No, he was stuck with things the way they were, with a colony of perverts and half-castes spreading the most terrible lies about him, and poisoning America with their toxic philosophies and practices.

He again read the first page of Clayton’s report, gripping the papers so tightly, his hands were trembling. Twenty-two subversive bookstores had been caught stocking copies of these awful books about him. They were cheap, pulpy copies, and there was no publisher’s imprint on the spine, but the booksellers were all known Communists or fellow travelers, so there was no doubt the reds were behind it. He could hardly bring himself to look at Clayton’s description of the latest “biography” that had surfaced out of California. American Tyrant by this so-called Professor Forstchen. A dime-store novelist of some sort, according to Special Agent Clayton. A purveyor of filth and fiction, even when he was writing alleged history like American Tyrant: The Biography of J. Edgar Hoover.

Again, if only he could stop this Forstchen’s parents from meeting . . .

The director read Clayton’s summary of the book.

It claimed that he was a blackmailer. That he befriended criminals and that he had suppressed evidence about the assassination of a President John F. Kennedy—the son of that bootlegging villain in London, no less! It said he was corrupt, and a liar, and had nothing at all to do with the killing of Dillinger or the capture of the Lindbergh baby’s kidnapper, two of the greatest triumphs of his career so far.

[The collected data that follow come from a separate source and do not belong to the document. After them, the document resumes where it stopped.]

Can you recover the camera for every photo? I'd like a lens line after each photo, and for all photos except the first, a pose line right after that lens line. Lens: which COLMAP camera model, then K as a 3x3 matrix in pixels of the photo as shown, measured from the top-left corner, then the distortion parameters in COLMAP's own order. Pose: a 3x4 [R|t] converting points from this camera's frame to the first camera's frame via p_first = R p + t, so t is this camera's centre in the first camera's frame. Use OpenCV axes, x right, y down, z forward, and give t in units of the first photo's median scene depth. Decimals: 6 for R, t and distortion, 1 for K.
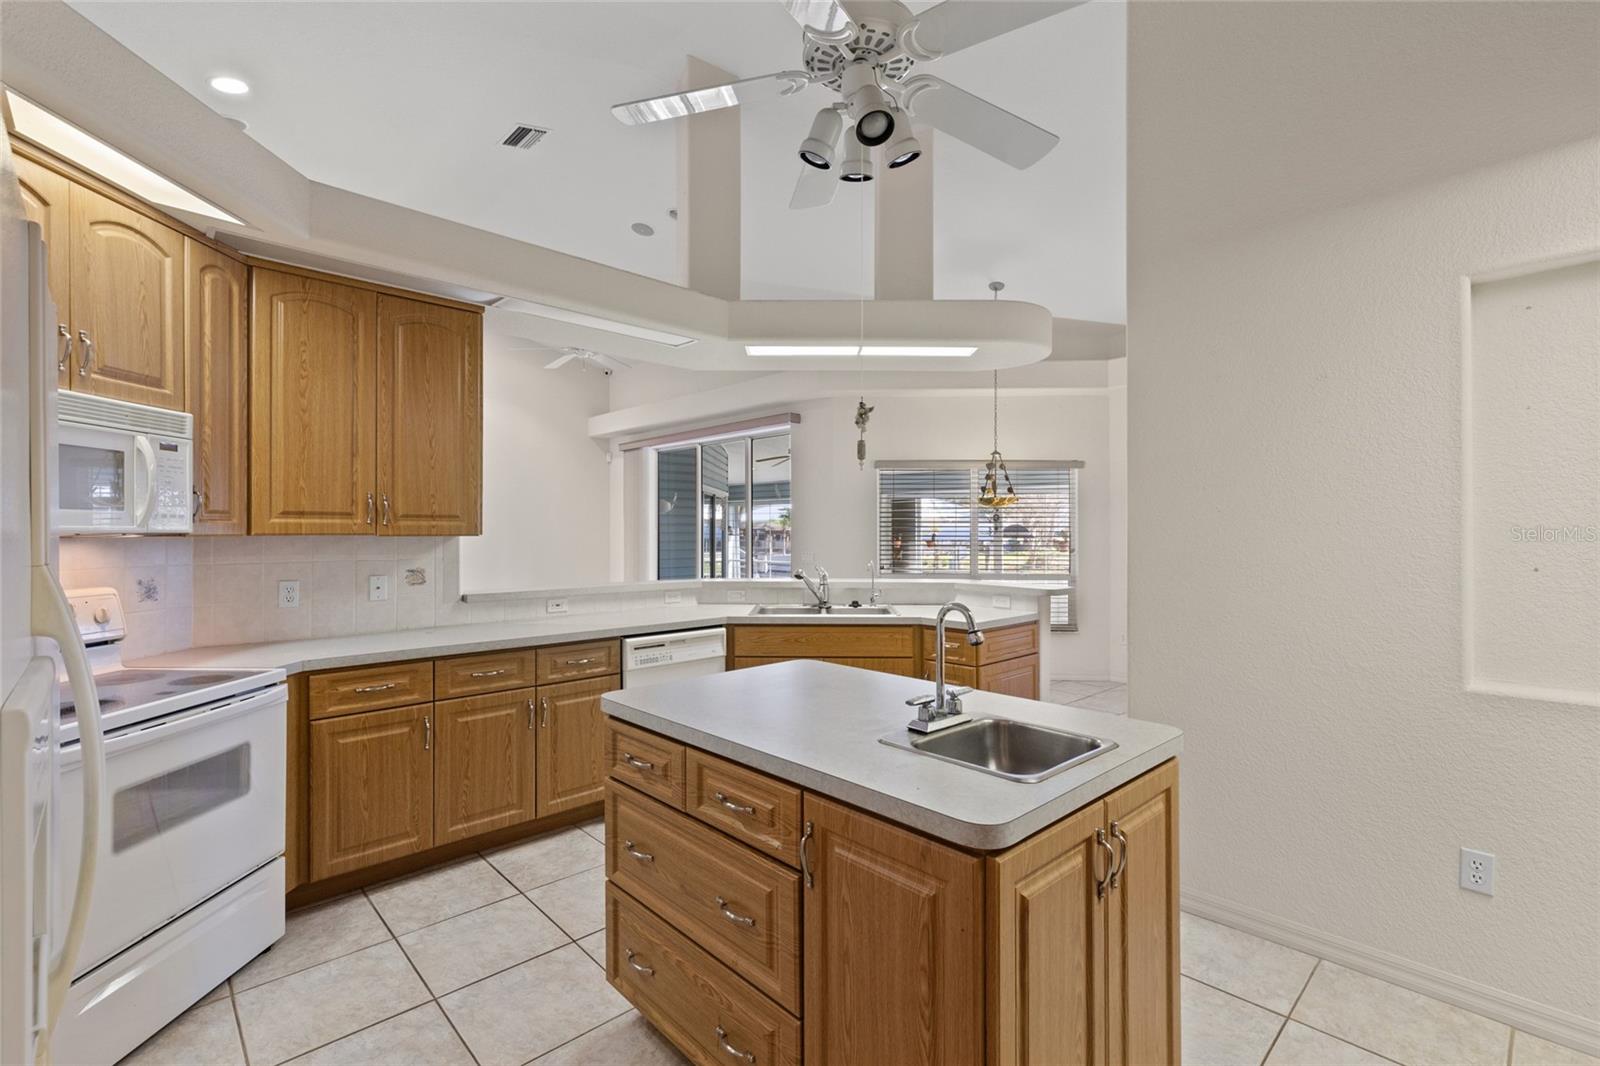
lens RADIAL K [[717.3, 0, 793.2], [0, 717.3, 529.3], [0, 0, 1]] dist [0.002353, 0.000147]
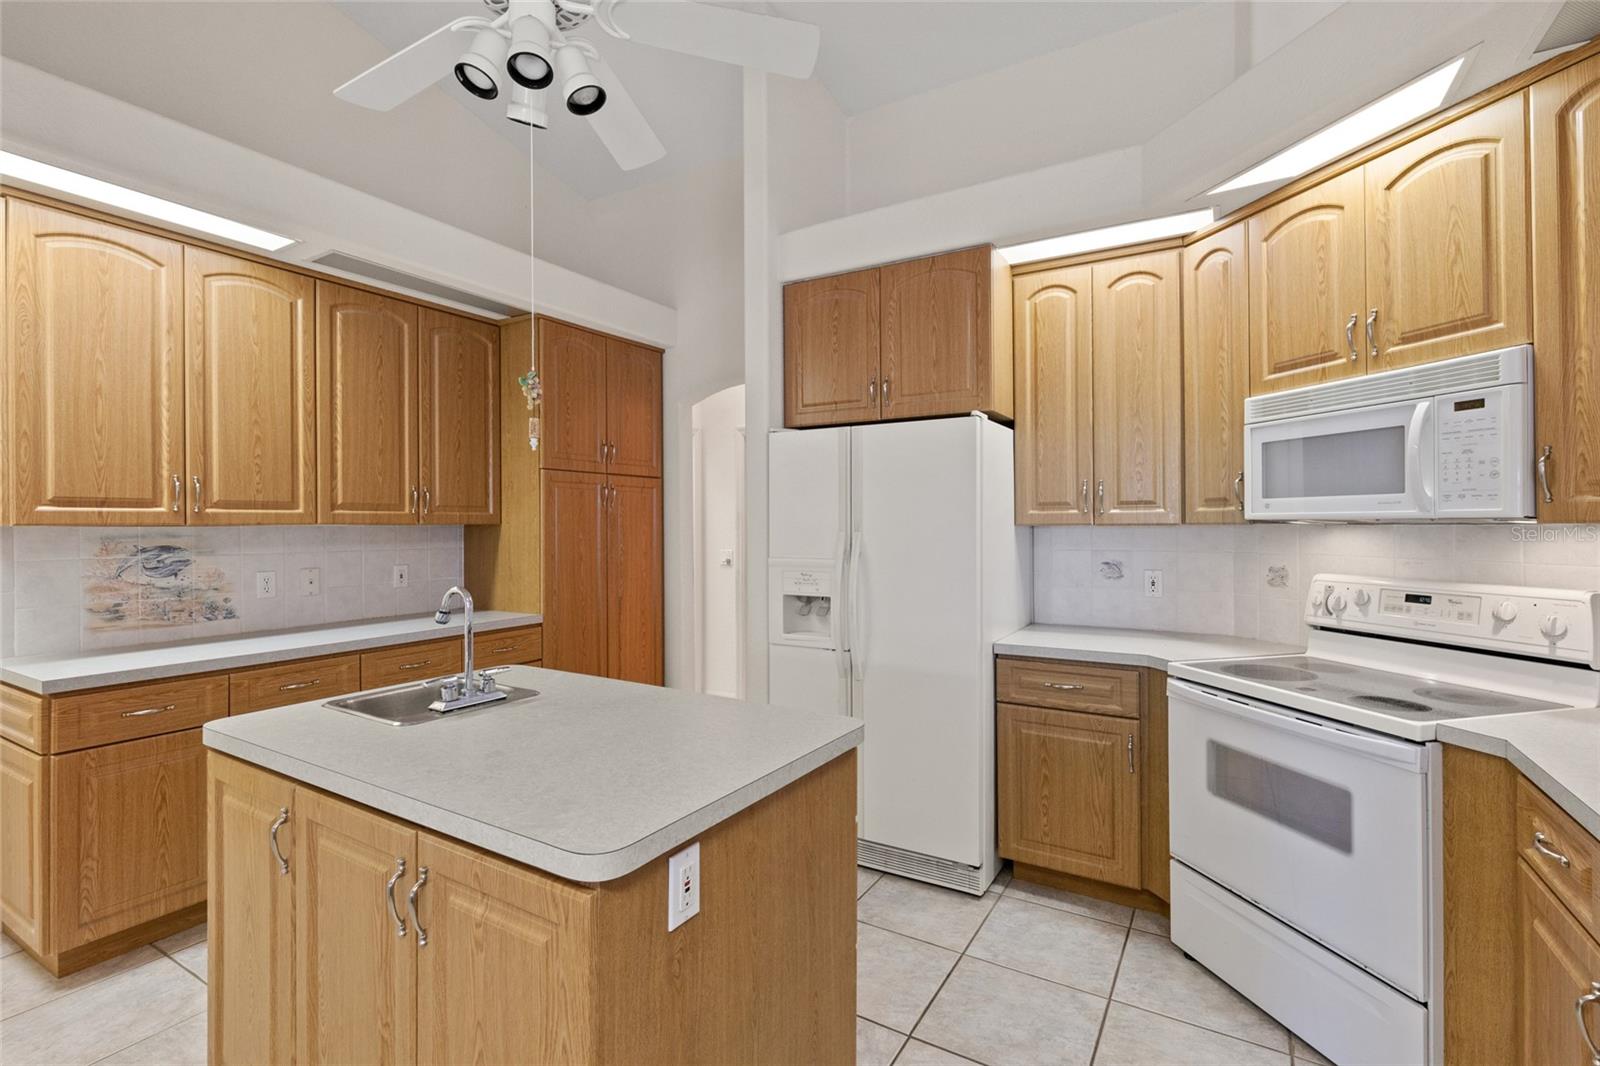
lens RADIAL K [[732.4, 0, 800.5], [0, 732.4, 522.0], [0, 0, 1]] dist [0.000902, -0.000745]
pose [[-0.961500, 0.005191, -0.274755, 0.021533], [0.006667, 0.999968, -0.004441, 0.007701], [0.274723, -0.006102, -0.961504, 1.529369]]
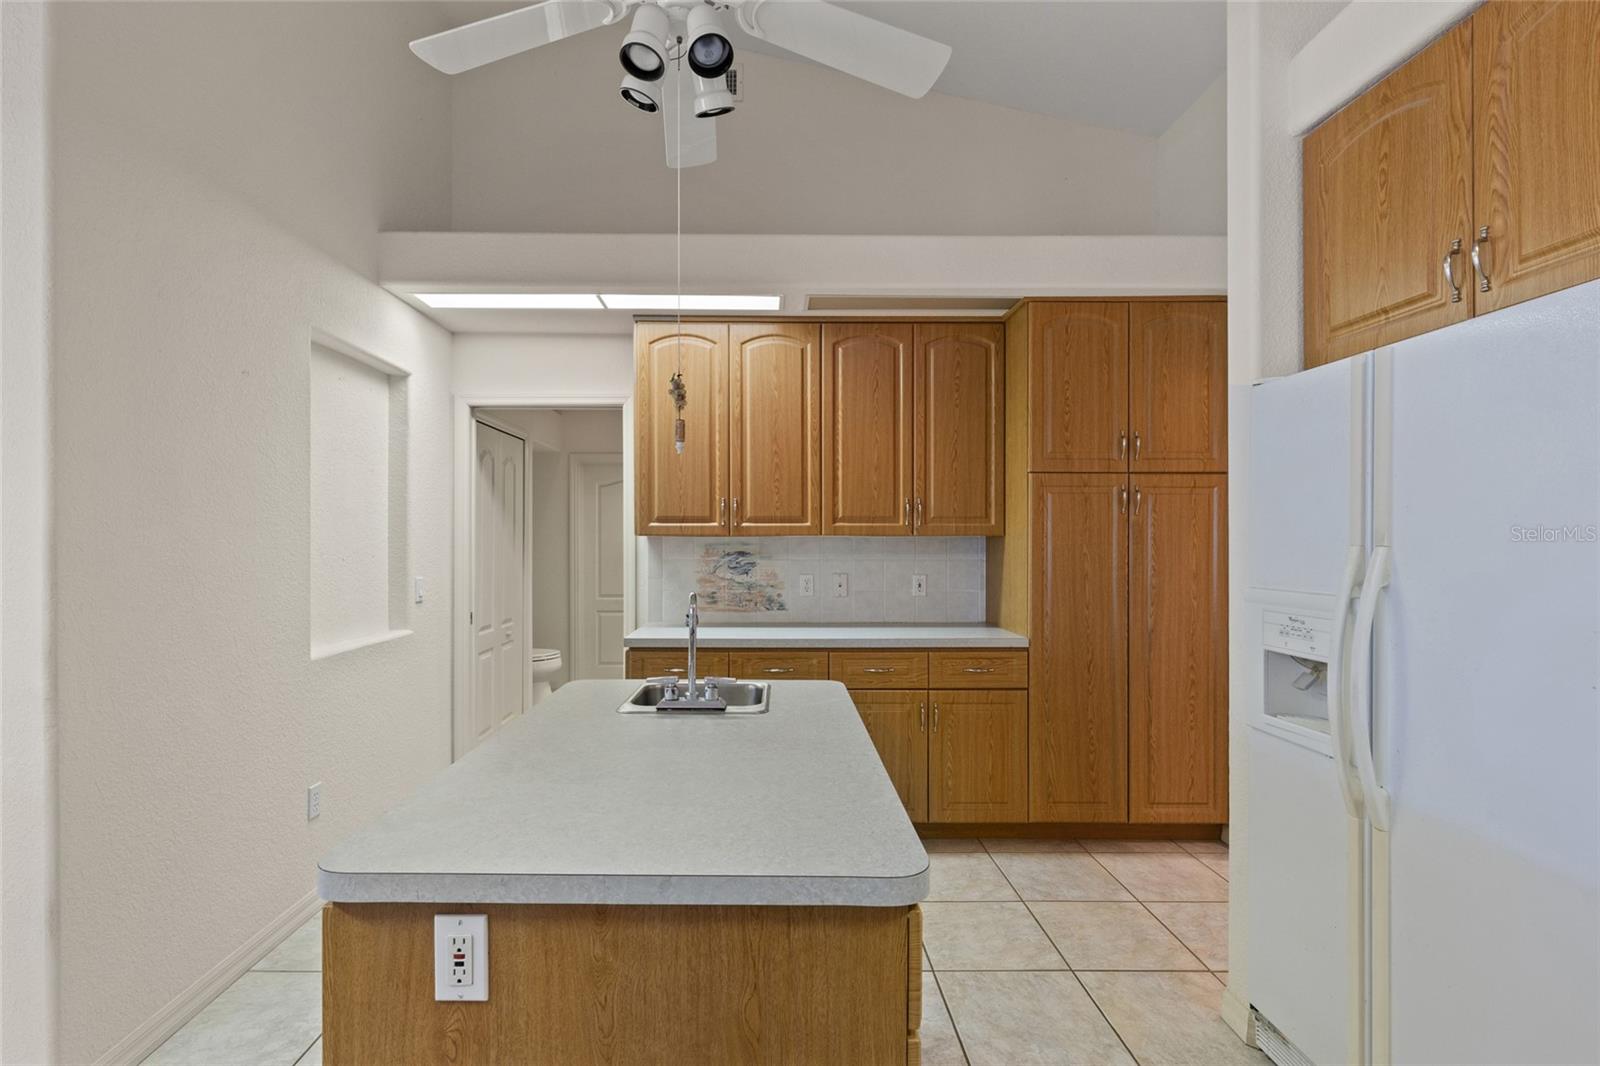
lens RADIAL K [[728.0, 0, 770.9], [0, 728.0, 541.7], [0, 0, 1]] dist [0.003542, 0.000161]
pose [[-0.734665, 0.000318, 0.678430, -0.444159], [-0.000793, 0.999999, -0.001328, 0.015484], [-0.678429, -0.001514, -0.734664, 1.217435]]
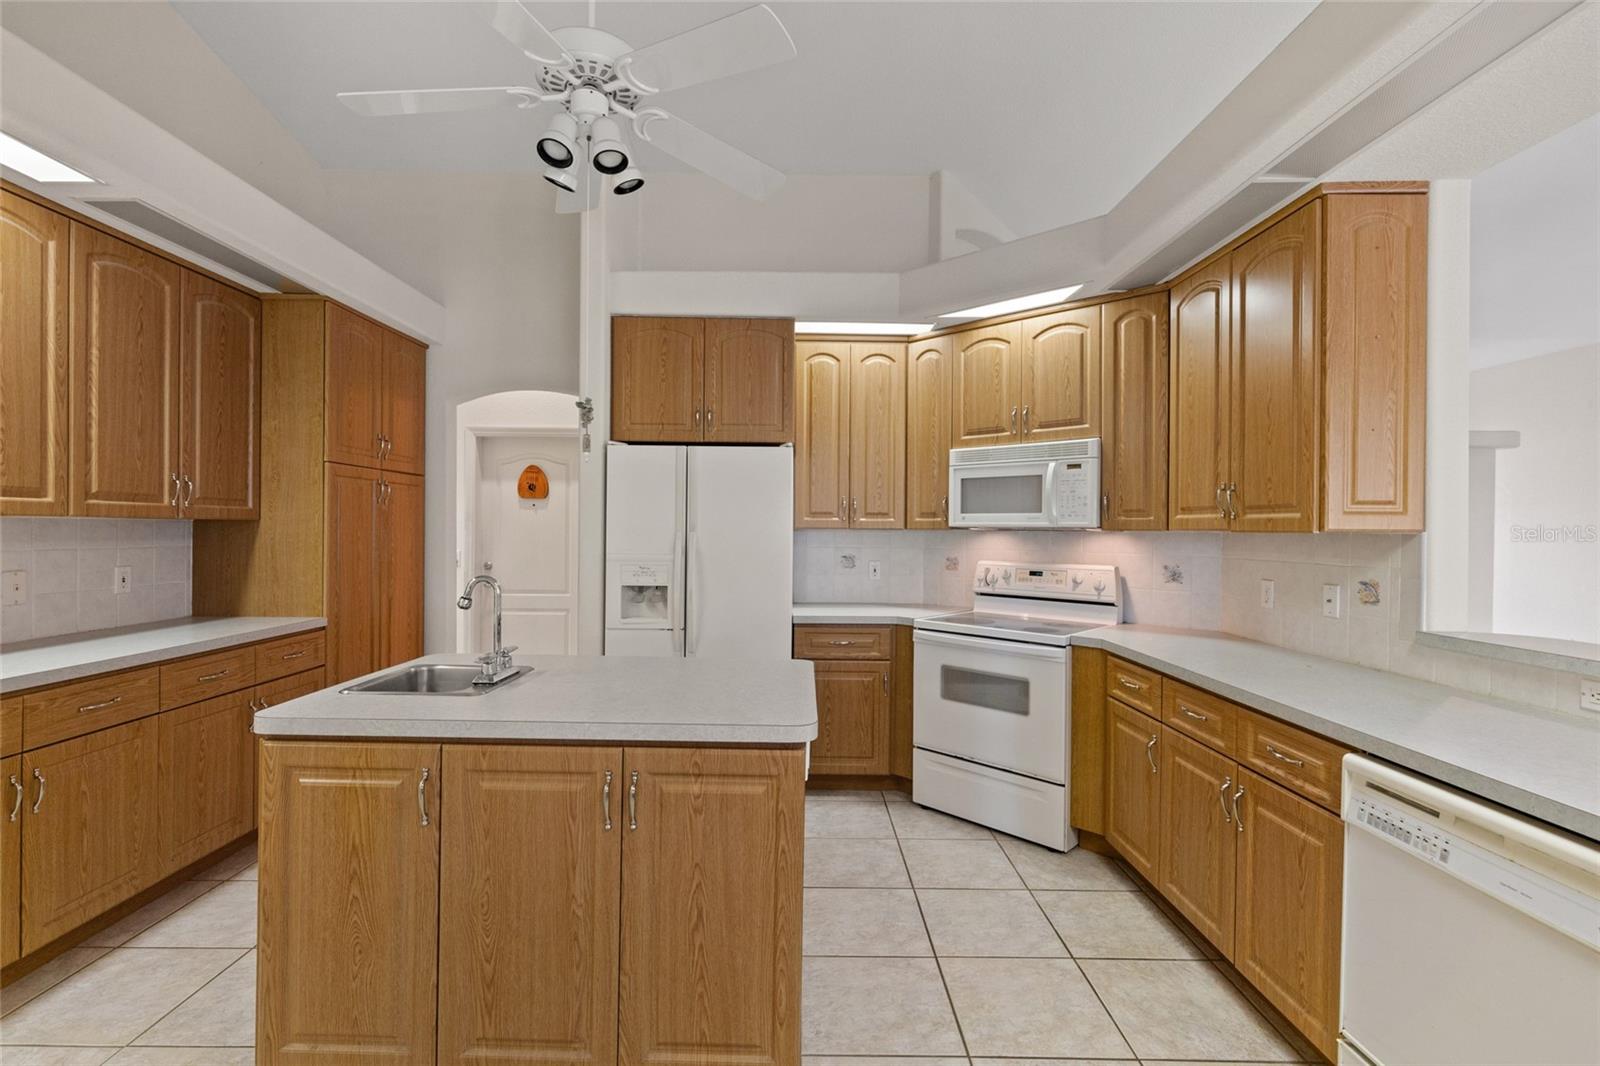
lens RADIAL K [[717.3, 0, 793.2], [0, 717.3, 529.3], [0, 0, 1]] dist [0.002353, 0.000147]
pose [[-0.682572, -0.004700, -0.730803, 0.528674], [-0.006818, 0.999977, -0.000063, 0.012419], [0.730787, 0.004940, -0.682588, 1.540053]]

There was even one claim that his mother had twisted his mind, and that he was a . . . a homosexual, and a pervert who dressed in women’s clothing.

His head reeled. It was practically unbearable.

“Eddie, people have always gossiped,” said Tolson, who looked worried even when he wasn’t. “You can’t let it get to you. It’s just words.”

Hoover’s eyes were nearly brimming with tears as he regarded his constant companion. For once he spoke slowly. “Junior, words . . . they are . . . grossly insufficient to express the thoughts in my mind and the feelings in my heart for you. But mark me well, words can be weapons, too, every bit as deadly as a knife or a gun.

“Look at this, just look at it, would you. They’re saying I knew about Pearl Harbor before it happened. That little weasel Popov is behind that, or that bastard Stephenson, or both of them, believe you me. And that Jewish rat Kolhammer is pulling their strings, and . . .”

He was beginning to heat up again, accusations and insults spilling out of him in a cascade of high-pitched, verbal machine-gun fire.

Tolson rubbed his eyes and shook his head from side to side. It was unusual for him to play an assertive role in their relationship. He was loyal, but very much the subordinate partner, two steps behind and one to the side. “Eddie, Eddie, please, you’ll kill yourself. Come on, now, we’ve faced worse than this before. And besides, these people are vulnerable. They’re a rabble. There’s not a genuine hero amongst them, not like you and me. You know what it’s like in California now. Those sort of degenerate shenanigans might play well with the Hollywood set, but decent Americans won’t stand for it. You need to rally the people against this menace. You know Roosevelt won’t do it. Why, he’s half a red himself, what with that awful wife of his. The New Deal was naked socialism, no less. And then there’s this desegregation garbage.”